Hospital bosses said the new cancer centre will provide world-class facilities for children and young people.

The eye-catching four-storey building – due for completion in late 2017 - will improve care for young people with cancer and rare diseases.

It has been funded by a £4 million Children's Cancer Centre Appeal.

Money donated will be used to increase space around each bed, along with providing a bright outpatient area.

The internal colour scheme of the new building will take inspiration from nature and the Birmingham canals, with colours arranged to resemble cascading water as an eye-catching feature of the main entrance.

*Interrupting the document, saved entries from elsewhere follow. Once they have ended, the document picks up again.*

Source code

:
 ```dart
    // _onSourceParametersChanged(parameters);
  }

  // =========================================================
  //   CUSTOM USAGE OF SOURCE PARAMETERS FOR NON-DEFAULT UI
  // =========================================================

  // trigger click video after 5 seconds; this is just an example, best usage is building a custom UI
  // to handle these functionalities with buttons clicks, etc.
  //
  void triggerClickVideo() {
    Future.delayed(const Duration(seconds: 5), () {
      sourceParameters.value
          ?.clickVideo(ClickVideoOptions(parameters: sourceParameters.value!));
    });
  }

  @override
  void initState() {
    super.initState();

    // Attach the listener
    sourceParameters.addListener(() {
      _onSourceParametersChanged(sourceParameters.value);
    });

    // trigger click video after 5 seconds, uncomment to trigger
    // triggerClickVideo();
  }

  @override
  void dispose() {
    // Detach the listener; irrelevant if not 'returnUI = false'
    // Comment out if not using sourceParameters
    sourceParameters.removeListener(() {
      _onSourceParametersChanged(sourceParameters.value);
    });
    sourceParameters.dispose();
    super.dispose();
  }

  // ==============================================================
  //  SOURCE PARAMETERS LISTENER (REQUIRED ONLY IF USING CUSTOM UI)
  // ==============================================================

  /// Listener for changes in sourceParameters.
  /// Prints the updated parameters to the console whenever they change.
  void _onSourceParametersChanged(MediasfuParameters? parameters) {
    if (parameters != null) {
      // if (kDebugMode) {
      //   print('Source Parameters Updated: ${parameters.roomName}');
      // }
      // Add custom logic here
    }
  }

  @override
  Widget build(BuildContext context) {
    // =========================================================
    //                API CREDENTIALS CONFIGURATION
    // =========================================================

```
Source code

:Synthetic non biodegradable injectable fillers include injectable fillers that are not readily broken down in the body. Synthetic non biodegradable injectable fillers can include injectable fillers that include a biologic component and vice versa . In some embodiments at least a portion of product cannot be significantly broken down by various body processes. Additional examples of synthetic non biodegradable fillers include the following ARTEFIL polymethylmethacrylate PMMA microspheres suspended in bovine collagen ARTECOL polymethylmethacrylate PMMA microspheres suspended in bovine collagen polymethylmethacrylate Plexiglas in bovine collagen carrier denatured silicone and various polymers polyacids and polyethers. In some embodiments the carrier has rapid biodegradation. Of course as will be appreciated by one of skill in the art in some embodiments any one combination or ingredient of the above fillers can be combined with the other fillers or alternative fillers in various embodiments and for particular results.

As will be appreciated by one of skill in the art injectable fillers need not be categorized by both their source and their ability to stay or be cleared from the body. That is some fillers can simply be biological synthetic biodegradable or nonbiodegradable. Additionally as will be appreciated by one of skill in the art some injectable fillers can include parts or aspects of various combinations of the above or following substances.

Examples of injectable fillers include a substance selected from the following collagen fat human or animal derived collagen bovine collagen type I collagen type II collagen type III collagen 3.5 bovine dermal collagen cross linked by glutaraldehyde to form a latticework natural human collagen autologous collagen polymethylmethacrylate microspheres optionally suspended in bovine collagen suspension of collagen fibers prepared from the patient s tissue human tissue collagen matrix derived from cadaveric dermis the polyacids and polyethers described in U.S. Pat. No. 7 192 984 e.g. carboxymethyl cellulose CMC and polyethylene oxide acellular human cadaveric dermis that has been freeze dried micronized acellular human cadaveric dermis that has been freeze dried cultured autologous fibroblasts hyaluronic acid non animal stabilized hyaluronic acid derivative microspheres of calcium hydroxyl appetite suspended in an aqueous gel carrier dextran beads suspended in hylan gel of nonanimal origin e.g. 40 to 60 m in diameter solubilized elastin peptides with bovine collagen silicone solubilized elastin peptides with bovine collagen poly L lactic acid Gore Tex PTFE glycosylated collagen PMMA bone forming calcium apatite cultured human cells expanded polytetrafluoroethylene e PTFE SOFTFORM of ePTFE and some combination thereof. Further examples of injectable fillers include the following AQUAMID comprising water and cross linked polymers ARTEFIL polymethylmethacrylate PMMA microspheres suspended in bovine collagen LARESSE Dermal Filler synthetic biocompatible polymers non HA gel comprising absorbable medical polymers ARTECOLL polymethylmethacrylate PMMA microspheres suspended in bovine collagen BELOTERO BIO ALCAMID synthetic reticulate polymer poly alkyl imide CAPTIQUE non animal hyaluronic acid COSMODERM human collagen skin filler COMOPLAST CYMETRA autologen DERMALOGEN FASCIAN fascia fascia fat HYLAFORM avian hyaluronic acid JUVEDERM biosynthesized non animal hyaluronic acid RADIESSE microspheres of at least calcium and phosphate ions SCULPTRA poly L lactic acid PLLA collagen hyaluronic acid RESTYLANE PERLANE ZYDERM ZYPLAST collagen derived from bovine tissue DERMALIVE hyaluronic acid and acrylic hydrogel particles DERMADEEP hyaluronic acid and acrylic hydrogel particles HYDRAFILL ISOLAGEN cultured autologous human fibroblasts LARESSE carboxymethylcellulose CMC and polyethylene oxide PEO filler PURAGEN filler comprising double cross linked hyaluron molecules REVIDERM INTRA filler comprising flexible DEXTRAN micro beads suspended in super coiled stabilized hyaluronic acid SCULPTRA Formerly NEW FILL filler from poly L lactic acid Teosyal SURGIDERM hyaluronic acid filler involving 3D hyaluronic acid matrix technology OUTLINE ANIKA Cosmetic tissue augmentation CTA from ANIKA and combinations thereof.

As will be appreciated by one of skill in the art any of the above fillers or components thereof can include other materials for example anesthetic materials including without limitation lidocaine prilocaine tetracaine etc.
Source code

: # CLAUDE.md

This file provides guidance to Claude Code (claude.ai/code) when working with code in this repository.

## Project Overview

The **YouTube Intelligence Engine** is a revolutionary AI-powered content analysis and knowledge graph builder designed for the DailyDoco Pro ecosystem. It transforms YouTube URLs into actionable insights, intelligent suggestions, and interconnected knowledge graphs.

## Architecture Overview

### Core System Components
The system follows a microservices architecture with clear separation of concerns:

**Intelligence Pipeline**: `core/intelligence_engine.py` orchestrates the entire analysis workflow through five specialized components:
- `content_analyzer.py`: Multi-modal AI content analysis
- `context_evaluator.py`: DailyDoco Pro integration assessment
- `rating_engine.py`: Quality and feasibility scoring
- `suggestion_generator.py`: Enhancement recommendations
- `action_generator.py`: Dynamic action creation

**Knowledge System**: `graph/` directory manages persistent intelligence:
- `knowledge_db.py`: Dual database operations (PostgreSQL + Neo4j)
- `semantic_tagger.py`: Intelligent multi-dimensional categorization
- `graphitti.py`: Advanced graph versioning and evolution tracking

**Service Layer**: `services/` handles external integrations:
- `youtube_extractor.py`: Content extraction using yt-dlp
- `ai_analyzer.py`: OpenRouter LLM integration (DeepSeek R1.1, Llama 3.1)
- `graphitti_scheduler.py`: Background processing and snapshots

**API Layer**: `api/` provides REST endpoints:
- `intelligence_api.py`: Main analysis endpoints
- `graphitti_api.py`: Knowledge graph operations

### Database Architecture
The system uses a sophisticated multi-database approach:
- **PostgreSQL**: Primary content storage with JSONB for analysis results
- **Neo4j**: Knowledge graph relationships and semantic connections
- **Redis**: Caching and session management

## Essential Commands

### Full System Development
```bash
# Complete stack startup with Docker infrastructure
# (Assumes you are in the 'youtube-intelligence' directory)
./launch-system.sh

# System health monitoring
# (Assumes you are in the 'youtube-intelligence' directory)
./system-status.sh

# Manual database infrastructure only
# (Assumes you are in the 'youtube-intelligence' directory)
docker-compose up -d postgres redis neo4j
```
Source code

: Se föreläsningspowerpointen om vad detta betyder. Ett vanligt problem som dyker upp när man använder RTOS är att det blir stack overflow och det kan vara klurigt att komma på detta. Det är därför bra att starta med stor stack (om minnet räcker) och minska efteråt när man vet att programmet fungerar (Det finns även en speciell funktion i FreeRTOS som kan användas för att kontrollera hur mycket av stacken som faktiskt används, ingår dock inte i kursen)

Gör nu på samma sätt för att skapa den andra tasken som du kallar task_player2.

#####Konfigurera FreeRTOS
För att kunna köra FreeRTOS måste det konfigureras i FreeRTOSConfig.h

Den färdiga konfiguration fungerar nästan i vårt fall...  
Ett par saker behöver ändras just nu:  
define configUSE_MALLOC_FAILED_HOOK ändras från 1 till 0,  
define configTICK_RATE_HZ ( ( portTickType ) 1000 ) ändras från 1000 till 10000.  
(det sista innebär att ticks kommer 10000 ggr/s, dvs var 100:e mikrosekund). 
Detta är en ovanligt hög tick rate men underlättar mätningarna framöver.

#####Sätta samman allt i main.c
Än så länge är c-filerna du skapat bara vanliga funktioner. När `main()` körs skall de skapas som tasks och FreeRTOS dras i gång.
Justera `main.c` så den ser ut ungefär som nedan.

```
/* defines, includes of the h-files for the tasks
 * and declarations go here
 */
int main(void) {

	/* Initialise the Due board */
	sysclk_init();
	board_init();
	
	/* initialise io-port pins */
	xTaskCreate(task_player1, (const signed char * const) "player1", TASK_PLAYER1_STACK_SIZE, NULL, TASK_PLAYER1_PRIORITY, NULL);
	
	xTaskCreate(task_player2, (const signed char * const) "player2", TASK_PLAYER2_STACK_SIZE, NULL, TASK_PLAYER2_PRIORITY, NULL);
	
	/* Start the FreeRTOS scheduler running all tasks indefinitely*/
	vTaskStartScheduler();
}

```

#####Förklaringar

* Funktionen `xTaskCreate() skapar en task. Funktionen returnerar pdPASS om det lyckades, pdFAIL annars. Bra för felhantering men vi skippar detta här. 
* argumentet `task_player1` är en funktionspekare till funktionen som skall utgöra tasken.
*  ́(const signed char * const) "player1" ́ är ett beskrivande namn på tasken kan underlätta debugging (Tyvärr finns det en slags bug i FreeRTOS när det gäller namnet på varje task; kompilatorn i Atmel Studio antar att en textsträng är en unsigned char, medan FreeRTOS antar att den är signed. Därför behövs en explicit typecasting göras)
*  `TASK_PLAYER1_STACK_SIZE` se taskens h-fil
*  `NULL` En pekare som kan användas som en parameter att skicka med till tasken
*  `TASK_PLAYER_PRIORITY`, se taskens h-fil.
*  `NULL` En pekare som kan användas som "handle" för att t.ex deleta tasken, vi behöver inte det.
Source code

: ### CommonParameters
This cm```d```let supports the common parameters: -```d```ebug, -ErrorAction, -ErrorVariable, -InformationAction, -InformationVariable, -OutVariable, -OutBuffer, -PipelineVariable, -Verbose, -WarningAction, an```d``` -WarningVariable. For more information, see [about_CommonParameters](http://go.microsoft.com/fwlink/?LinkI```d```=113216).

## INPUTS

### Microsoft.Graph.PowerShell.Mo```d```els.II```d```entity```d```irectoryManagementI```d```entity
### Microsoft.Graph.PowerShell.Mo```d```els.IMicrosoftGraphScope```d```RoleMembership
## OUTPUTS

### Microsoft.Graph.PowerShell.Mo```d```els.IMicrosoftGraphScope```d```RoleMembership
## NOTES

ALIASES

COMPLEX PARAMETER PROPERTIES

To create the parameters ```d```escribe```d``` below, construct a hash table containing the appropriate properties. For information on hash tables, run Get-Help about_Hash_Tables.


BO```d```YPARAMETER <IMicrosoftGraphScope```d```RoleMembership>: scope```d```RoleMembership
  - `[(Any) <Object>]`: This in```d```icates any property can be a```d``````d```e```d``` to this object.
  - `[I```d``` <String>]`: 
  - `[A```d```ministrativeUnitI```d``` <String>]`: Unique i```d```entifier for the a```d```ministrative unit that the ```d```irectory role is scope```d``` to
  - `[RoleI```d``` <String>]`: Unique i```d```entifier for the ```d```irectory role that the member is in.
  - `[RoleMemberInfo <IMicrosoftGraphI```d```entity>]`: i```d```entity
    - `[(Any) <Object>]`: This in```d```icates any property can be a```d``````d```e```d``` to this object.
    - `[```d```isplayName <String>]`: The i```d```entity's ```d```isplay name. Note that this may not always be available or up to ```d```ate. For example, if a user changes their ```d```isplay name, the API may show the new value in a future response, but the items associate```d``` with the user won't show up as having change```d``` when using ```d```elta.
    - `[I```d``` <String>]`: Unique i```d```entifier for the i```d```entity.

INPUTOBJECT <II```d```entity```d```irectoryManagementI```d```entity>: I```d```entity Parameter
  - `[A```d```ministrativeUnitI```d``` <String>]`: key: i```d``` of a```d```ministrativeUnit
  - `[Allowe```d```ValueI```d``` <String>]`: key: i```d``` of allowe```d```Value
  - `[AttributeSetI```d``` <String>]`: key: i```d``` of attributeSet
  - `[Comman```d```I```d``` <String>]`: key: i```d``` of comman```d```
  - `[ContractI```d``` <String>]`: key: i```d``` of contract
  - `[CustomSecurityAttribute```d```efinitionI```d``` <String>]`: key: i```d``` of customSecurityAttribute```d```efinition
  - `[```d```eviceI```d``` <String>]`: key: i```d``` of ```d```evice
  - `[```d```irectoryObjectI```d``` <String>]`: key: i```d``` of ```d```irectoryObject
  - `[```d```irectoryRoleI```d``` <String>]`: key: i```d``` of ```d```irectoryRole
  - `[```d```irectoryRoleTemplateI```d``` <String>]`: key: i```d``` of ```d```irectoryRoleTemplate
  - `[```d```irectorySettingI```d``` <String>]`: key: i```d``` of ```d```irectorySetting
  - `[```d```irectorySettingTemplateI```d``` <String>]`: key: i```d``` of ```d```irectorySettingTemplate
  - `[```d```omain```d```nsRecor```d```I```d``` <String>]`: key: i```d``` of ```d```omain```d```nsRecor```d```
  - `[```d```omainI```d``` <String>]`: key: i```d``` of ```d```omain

David Melbourne, Birmingham Children's Hospital's interim chief executive, said: "This is the single biggest investment we have made in our Steelhouse Lane site.

"Finally, the world-class care that we know we provide to our children and young people will be given from world-class facilities, which is going to make an enormous difference.

"Our oncology inpatients and outpatients will be treated in the same centre for the first time, benefitting from hugely improved facilities, with more space.

"Previously children and young people with rare diseases were seen at different times, by different health care professionals, in different parts of the hospital.

"We're proud to be leading the way nationally with our exciting new centre, which will mean all appointments take place on the same day, with the same group of experts, all co-ordinated in one dedicated space.

"The difference this block will make to those groups of patients, plus the staff who care for them is going to be massive."

The block will be built on the site of the former hospital car park, which was demolished in 2015.